Dataset records:

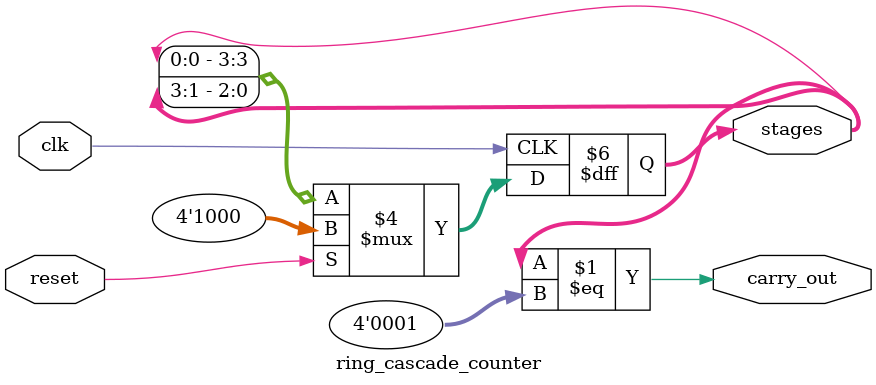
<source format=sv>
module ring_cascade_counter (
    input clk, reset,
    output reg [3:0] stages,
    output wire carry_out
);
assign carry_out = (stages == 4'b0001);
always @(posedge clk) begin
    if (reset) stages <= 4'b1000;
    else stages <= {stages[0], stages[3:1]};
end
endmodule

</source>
* * *
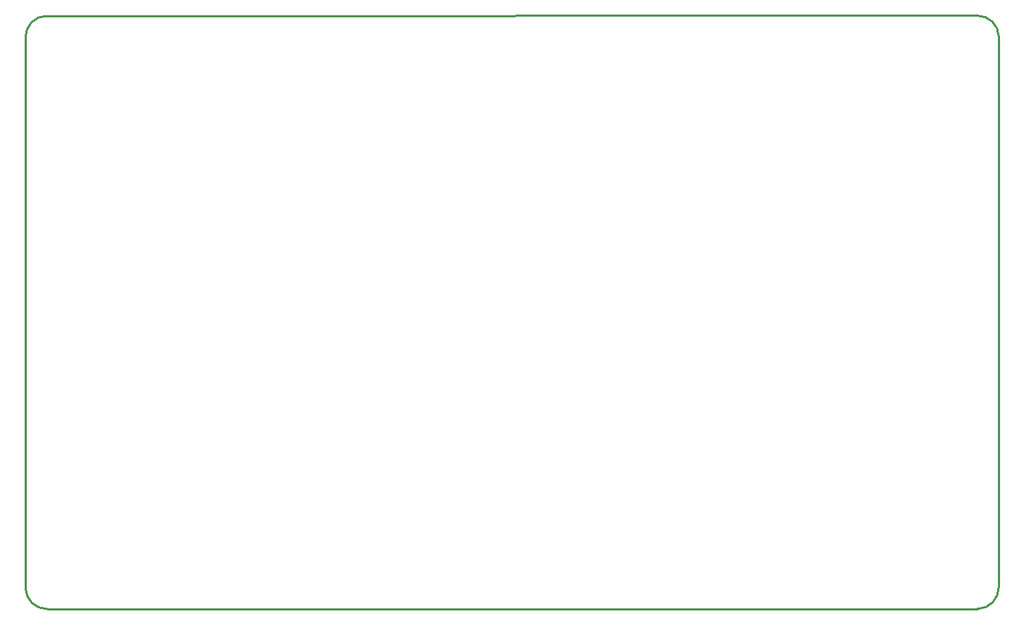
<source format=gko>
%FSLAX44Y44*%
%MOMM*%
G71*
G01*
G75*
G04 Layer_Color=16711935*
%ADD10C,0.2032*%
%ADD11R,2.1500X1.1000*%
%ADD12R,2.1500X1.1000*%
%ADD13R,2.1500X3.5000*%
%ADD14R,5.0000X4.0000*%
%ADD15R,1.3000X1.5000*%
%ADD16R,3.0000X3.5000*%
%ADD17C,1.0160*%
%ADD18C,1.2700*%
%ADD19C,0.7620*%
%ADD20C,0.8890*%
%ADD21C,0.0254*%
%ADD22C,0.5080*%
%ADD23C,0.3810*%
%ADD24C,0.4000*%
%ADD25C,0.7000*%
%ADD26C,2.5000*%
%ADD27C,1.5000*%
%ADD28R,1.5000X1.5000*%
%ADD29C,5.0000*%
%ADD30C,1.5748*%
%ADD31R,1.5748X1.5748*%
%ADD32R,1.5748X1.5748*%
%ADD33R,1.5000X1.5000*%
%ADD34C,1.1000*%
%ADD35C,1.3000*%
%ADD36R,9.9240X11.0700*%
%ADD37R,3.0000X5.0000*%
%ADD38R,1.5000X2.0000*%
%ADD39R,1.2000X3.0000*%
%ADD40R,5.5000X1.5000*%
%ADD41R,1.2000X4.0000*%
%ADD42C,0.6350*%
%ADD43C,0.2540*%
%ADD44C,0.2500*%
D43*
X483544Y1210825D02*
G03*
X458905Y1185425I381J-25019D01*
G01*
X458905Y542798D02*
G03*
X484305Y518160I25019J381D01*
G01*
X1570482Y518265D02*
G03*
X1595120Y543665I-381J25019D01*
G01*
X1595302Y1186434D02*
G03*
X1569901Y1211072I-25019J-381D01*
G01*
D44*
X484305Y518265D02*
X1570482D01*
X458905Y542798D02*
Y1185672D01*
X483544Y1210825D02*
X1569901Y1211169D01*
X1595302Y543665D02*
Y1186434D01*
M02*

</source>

Work instruction:
Look through the listing and extract every line with "source" in it.

Result of the task:
<source format=sv>
</source>
<source format=gko>
</source>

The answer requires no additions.